▶ _Extract to read_
+ + +

► Sold out
► 8bhp over standard car
► But those limited-edition looks…
The Mustang needs no introduction, but for structural purposes, here’s one anyway. Ford’s blue-collar hero is back, and for the first time in the UK, it’s touched down in Bullitt form, too.
This particular Mustang cashes in on the now famous Bullitt film – named after the movie’s protagonist Lt. Frank Bullitt, played by with Steve McQueen in the lead role. In Ford-speak, Bullitt means Fastback-only body, DIY six-speed box with cue-ball selector, and a slick Highland Green or grey paint job.
The Bullitt Mustang is debadged for an even meaner look, and you’ll find red six-piston Brembos that hide behind 19-inch, five-spoke rims. Even without the sports seats and the extra detailing inside, this Mustang somehow brings even more appeal – it’s celluloid made real.
Is power any different?
Jump into Frank Bullitt’s office, and you’ll be greeted by acres of muscular, carved bonnet – all of which hides the beating 5.0-litre heart of the Mustang. The V8 sends a sizable 453bhp to the rear wheels, and the power increase comes from a revised induction system: throttle bodies have increased from 82mm to 87mm.
We know how it drives, right?

+ + +

[Short-answer chart tasks]
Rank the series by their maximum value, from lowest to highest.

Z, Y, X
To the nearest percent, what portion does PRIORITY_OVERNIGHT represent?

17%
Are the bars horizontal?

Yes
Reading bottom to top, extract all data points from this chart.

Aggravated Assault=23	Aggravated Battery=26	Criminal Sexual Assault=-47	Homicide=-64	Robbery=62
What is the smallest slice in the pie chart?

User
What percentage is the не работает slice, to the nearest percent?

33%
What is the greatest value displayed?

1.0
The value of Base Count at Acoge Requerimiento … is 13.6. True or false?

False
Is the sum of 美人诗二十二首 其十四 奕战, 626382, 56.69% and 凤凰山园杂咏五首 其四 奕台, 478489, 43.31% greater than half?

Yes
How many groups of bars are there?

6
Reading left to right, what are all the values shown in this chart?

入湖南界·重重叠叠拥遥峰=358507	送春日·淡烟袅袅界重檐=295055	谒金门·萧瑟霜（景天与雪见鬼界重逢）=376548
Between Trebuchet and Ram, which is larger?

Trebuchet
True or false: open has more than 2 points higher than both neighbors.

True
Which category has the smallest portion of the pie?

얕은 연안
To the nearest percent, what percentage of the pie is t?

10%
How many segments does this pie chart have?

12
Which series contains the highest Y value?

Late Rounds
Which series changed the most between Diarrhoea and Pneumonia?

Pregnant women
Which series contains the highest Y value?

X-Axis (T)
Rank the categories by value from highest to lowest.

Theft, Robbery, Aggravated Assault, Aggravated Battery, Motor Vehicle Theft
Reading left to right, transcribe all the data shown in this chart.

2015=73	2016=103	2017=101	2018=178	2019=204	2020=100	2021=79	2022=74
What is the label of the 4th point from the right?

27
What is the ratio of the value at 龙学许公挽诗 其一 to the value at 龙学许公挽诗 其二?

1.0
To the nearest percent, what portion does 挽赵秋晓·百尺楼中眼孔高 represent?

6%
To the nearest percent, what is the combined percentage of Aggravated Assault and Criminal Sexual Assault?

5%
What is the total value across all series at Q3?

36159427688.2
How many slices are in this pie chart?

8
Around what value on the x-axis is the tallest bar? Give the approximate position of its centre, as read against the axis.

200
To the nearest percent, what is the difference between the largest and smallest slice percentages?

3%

+ + +

Copy the Mustang Bullitt review word for word, from its first line to its last.

▶ _Answer for this exercise_
► Sold out
► 8bhp over standard car
► But those limited-edition looks…
The Mustang needs no introduction, but for structural purposes, here’s one anyway. Ford’s blue-collar hero is back, and for the first time in the UK, it’s touched down in Bullitt form, too.
This particular Mustang cashes in on the now famous Bullitt film – named after the movie’s protagonist Lt. Frank Bullitt, played by with Steve McQueen in the lead role. In Ford-speak, Bullitt means Fastback-only body, DIY six-speed box with cue-ball selector, and a slick Highland Green or grey paint job.
The Bullitt Mustang is debadged for an even meaner look, and you’ll find red six-piston Brembos that hide behind 19-inch, five-spoke rims. Even without the sports seats and the extra detailing inside, this Mustang somehow brings even more appeal – it’s celluloid made real.
Is power any different?
Jump into Frank Bullitt’s office, and you’ll be greeted by acres of muscular, carved bonnet – all of which hides the beating 5.0-litre heart of the Mustang. The V8 sends a sizable 453bhp to the rear wheels, and the power increase comes from a revised induction system: throttle bodies have increased from 82mm to 87mm.
We know how it drives, right?